Thursday, November 09, 2006

PRESS REACTIONS: Private Eye

Pubs and Pubmen
Private Eye/10-23 November 2006

Stock-exchange listed brewer Greene King certainly knows how to talk the talk when it comes to keeping alive the traditional British pub .

It sponsors the annual Perfect Pub award, currently bring promoted in the Daily Telegraph, and earlier this year it hosted the launch of The Publican trade paper’s Proud of Pubs campaign at the House of Commons, which was attended by scores of thirsty MPs.

Greene King’s chief executive Rooney Anand told the honourable members it was a “great start” in the battle to keep pubs alive and at the centre of local communities. “It’s about time society started standing up for our pubs and recognising them as one of our nation’s greatest Assets”, he said. Greene King marketing director Friona Hope said: “The pub and the pint are great institutions that play a positive role in millions of peoples’ lives.”

All of which has a somewhat hollow ring to thousands of customers of locals up and down Britain who have experienced the way Greene King stands up for local pubs and communities at first hand.

In recent years Greede King, which owns 2,600 pubs and made an operating profit of £191m last year, has bought -- and closed – three local traditional breweries, Morlands, Ridleys and Hardy and Hansons. In September it paid £217m for Hardy and Hanson’s Victorian Kimberley brewery in Nottingham, plus 250 pubs. In October it announced it was closing the brewery and transferring production to Bury St Edmunds by the end of the year with the loss of 80 jobs. GK also announce last month that it was putting 150 pubs across Britain up for sale. Most are likely to be redeveloped as flats or turned into restaurants because GK can make quicker short-term profits that way.

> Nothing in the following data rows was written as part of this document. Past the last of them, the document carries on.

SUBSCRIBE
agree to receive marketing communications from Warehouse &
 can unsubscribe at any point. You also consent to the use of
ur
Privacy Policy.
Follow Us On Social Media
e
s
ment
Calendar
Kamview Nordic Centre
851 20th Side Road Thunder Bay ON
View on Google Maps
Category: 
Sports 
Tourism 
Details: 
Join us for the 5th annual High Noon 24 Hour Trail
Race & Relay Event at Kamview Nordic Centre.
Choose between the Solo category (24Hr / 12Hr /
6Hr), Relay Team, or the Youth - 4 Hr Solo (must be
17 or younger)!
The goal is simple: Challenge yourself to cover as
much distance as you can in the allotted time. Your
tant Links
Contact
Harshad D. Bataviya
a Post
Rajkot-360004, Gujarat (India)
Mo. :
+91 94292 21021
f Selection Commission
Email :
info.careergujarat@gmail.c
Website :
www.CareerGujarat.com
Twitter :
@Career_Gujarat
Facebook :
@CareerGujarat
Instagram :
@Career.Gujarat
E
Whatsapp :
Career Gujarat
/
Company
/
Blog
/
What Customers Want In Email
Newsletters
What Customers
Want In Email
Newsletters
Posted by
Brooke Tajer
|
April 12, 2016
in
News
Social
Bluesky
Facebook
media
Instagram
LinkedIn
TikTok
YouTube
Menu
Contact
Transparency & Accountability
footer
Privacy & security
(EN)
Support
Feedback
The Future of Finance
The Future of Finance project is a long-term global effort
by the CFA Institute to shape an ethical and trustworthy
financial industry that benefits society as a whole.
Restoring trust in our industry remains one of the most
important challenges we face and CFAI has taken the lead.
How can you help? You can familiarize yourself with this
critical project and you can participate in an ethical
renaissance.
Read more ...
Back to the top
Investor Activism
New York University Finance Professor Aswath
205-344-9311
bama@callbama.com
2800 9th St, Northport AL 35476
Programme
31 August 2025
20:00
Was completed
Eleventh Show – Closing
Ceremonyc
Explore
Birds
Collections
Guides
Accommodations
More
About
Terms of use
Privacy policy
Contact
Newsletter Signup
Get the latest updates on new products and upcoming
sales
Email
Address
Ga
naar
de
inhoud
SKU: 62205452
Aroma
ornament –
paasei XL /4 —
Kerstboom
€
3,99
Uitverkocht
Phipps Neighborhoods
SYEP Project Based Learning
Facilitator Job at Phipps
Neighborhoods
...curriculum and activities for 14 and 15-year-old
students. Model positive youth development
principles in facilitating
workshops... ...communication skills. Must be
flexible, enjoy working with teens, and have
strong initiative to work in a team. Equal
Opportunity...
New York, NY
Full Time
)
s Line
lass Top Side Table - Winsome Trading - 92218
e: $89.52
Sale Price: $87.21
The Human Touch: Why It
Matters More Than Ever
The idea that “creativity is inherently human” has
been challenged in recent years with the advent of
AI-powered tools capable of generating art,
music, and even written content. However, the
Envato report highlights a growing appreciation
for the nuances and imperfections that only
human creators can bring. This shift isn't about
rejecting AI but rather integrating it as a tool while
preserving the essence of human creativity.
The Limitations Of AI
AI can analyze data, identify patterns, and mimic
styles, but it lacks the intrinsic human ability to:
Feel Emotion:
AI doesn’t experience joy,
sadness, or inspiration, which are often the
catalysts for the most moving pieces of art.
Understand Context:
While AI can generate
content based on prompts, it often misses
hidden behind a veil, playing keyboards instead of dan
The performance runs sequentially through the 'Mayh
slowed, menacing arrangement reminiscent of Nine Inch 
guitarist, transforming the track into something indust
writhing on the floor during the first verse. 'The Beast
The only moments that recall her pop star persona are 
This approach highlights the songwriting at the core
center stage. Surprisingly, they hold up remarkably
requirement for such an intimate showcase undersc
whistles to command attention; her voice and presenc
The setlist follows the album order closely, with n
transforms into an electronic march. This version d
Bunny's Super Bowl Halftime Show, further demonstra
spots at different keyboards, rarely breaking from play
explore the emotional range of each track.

In Lewes, East Sussex, more than 1,000 people, including local MP Norman Baker, have signed a petition against GK’s decision to stop selling Harveys, the award-winning ale that has been brewed by an independent family company in the town for more than 200 years, at the Lewes Arms, the town’s foremost “community” pub.

The 207-year-old pub, a warren of small rooms and wonky stairs, is home to dozens of clubs and societies and all manner of eccentric charitable events, such as the World Pea-Throwing Championships. Its regulars are devoted to their local brew, which outsells all other bees, including Greene King’s, by at least four to one. They fear that the ban on Harveys is but the first step in a process which could see their beloved local, like scores of others owned by Greede King, turned into flats or even a gastropub – and sod the locals.